Psychologist: Kashi has all the makings of cult

Palm Beach Post-Journal/June 15, 2002
By Jayne Hustead

Orlando -- The Kashi community in Roseland has all the makings of a quintessential cult, a psychologist studying the group said Friday.

However, Kashi representatives questioned the findings and said other studies were more positive about the North Indian River County community.

During the past 10 months, Paul Martin, director of Wellspring Retreat, a residential treatment program for ex-cult members in Albany, Ohio, said he has interviewed 21 ex-members of Ma Jaya Sati Bhagavati's Kashi Ashram at 11155 Roseland Road.

During more than 35 hours of interviews, the ex-members expressed consistent themes about how the group operated, he said, themes that showed the members were subject to mind control techniques.

As a group, the members also scored the highest Martin said he has ever seen on a psychological test designed to measure psychological abuse.

Martin was unveiling his research during a panel at the American Family Foundation's annual meeting Friday and today in Orlando. The foundation is a tax-exempt organization formed in 1979 to help ex-cult members and their families.

Kashi resident Mata Giri Perkins said after the panel that nothing she heard reflected her 25 years experience at Kashi.

Perkins, who heads a Kashi business that produces tapes and videos, also said she was not attending the conference as a representative of Kashi.
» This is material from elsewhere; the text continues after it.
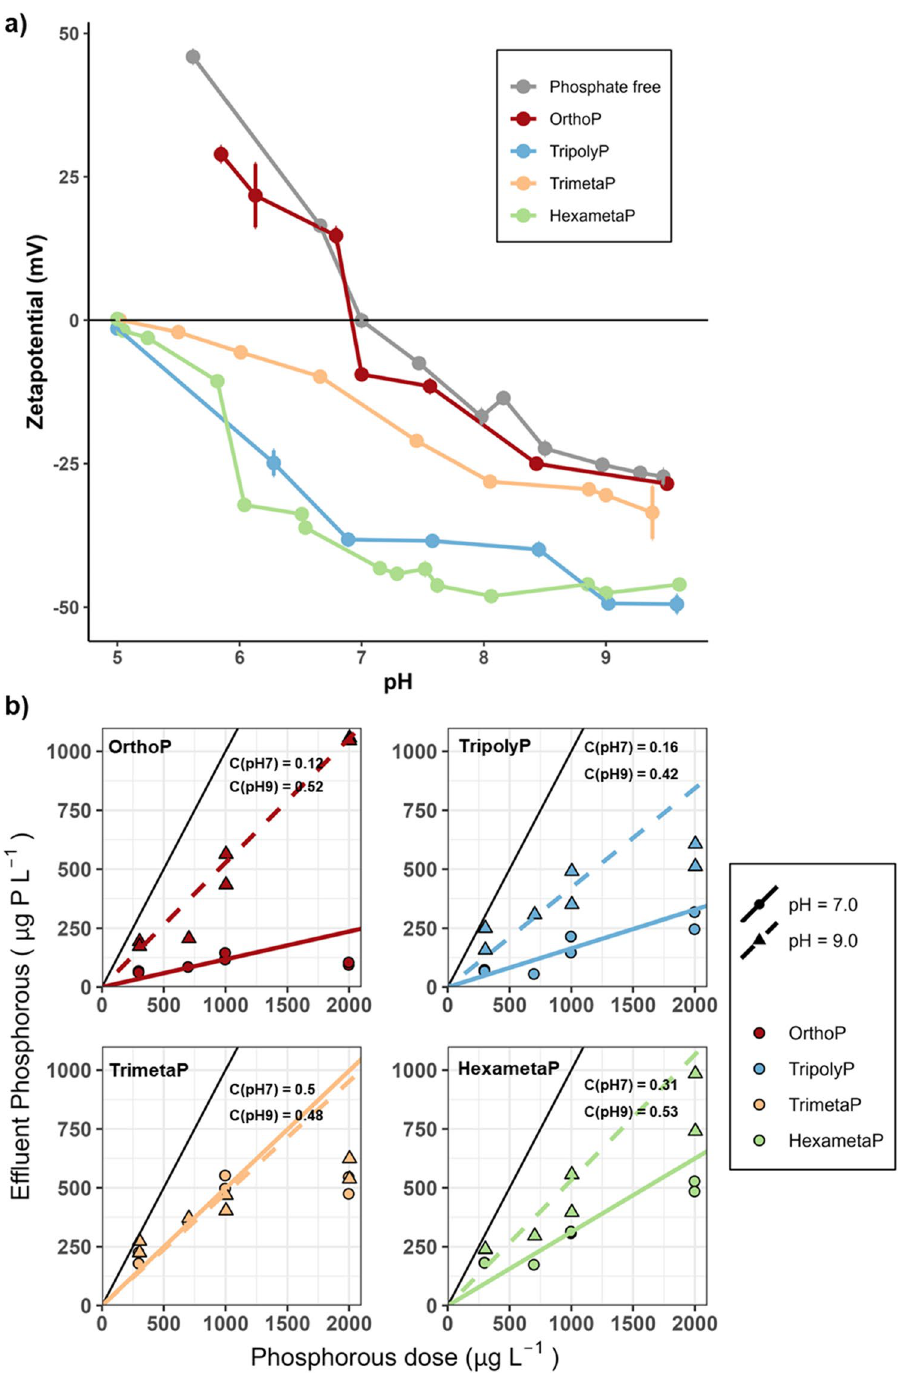
Figure 5. ( a ) Zetapotential (pH = 5.0–9.5, P = 0 or 1000 µg P L −1 ), ( b ) phosphorus adsorption (pH = 7.0 or 9.0, P = 0–2000 µg P L −1 ) by lead carbonate as a function of pH and phosphate type (OrthoP, TripolyP, TrimetaP, HexametaP) at DIC 5 mg C L −1 from the batch experiment. Each set represents at least two reactor runs, and error bars span the median absolute deviation of measurements. Colored lines (representing y = Cx) are labeled by their corresponding C, where C is the estimated fraction of total phosphorus remaining in solution at the end of 30 min. The solid black line represents y = x. The estimates (C) were obtained by computing an additive difference estimate between the log-transformed influent and effluent phosphorus concentrations, resulting in a multiplicative estimate on the measurement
Kashi spokeswoman Sita Ganga questioned Martin's credentials Friday evening and added there are other studies that speak very positively about Kashi.

"For every expert in the world there's a counter expert," she said. "Has his (Martin's) work been published? Reviewed?" she said.

Before completing his research, Martin said he "desperately wants to get in touch with about 60 additional ex-Kashi members," who have been "too scared to talk" to him.

However, four ex-Kashi members participating in Martin's research were not too scared to speak, telling the panel audience in passionate terms how they joined Kashi and why they left.

Among them was Richard Rosenkranz, a longtime Kashi resident and media spokesman, who became a vocal critic of the group during his recent divorce from Kashi insider Gina Belli.

Rosenkranz had hired Martin to determine if Bhagavati had coerced him into the marriage. "The evidence," Martin said, "was very compelling in (Rosenkranz's) case... He was married because of undue influence. Clear and simple," he said.

The Rosenkranz research also led Martin to begin interviewing other ex-Kashi members for the more in-depth project, which Martin said he plans to publish in "Cultic Studies Journal."

Other panelists included 15-year Kashi devotee Lyn Deadmore, of Atlanta, and Dr. Harry Brodie and his wife Roseanne Henry, who flew in from Littleton, Colo., where Henry counsels ex-cult members and Brodie has a family medical practice.

All said they came to Bhagavati's teaching seeking spiritual guidance and left with tortured dreams and broken hearts that have taken years to heal.

But Ganga said, in a prepared statement, "Let us put this in perspective. These are people who are no longer a part of the Kashi community who are disgruntled and disillusioned with their own choices."